The church tower of Canisbay, as with that at Dunnet, is probably of pre-Reformation date. Traditionally, the present church is meant to have been built on top of a round tower, thought to have been separate from the contemporary church and perhaps the burial vault of the Sinclairs of Mey (Houston 1996a, 318); it is possible that this reflects the presence of the broch rather than a round tower as at Egilsay church, Orkney. The pair of carved pillars, now against the north wall of the Mey aisle, may have originally formed part of this vault (ibid.). The church's two transepts appear to date from the seventeenth century, while the main body of the building dates to the early eighteenth century and was further altered in the nineteenth century. The gravestones, including those of the de Groat family, date back to the sixteenth century.

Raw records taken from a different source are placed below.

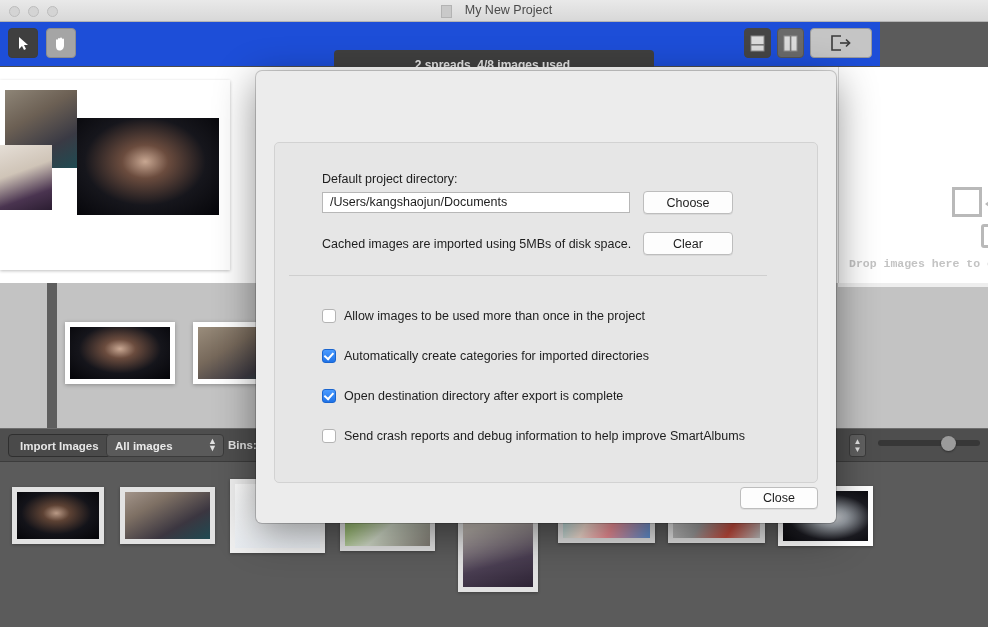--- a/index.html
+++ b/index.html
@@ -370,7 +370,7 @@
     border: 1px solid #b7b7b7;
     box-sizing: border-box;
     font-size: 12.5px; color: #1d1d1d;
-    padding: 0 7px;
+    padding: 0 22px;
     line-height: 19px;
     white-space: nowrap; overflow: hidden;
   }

The church was assigned as a prebend of Dornoch cathedral by Bishop Gilbert in his constitution of the chapter in 1224 x 45 (OSR, no.9; Cowan 1967, 26). Both the parsonage and the vicarage continued to support a prebendary, while the cure was served by a vicar pensioner (ibid.). The parish was ‘at one time’ divided into districts. Mey included St. John’s Point at the north-west boundary of the bay where there is a chapel located within a prehistoric fort. When it was excavated in 1919 a cross-slab was found which had been re-used as a side-slab in a stone-lined grave which may be tenth century or earlier (Fisher, 2002, 45). Other chapel sites are St. Maddan’s at Freswick, St. Tustan’s (probably Drostan) at Brabster, St. Mary’s at Duncansby (Jolly 1840, 25) and a ‘chapel and burying-place’ at John of Groat’s House (Craven, l886, 204). Within this scheme, the parish church served only the adjacent district (ibid.). A slightly earlier description of the parish adds to this the two chapels on the island of Stroma ‘called commonly the Kirk of Stava and the Kirk of Old Skoil’ (Anon. nd., 156), while St. Irchard’s Chappell is mentioned in the Fasti Ecclesiae Scoticanae as a place of pilgrimage in post-Reformation times (Vol. VII, 116; Vol. VIII, 676). There is also the possible hermitage at Strubster, on the boundary of Canisbay, Wick and Bower parishes (Anon. nd., 156; see below).

Back to topPreliminary Evaluation (ed.)

The application of the name Papel to a rock is another of these names for coastal features from which it is difficult to draw any significance for the pre-Norse ecclesiastical situation. It is however different from the others in indicating a Papil site with habitative connotations rather than a topographical name like Papigeo (below). It may be a toponymic survival of a ‘papar’ settlement somewhere round the Bay, and the most likely place would have been at St. John’s Point, where one piece of early sculpture has been re-used in a later grave, and where there is the best land in the vicinity.32

Site details

· Papel ND 3420 7308    
· Canisbay Church ND 3434 7285 NMRS/SMR no. ND37SW4 RCAHMS no. 23
· St John’s Point chapel site in a prehistoric fort    

· Soil Survey: Class 42 (only at the headland of St. Johns Point)

OS maps:
Ordnance Survey, 1873 (1877). First edition. 1:2,500. Sheet II.16.
Ordnance Survey, 1905 (1907). Second edition. 1:2,500. Sheet II.16.
Ordnance Survey, 1981. 1:10,000 series. Sheet ND37SW.


31More likely to incorporate völlr (= level field) as its second element (ed.)

32The session records, dating back to 1652, are the second oldest in Scotland and may well contain a wealth of evidence for the survival of superstitions and traditional customs.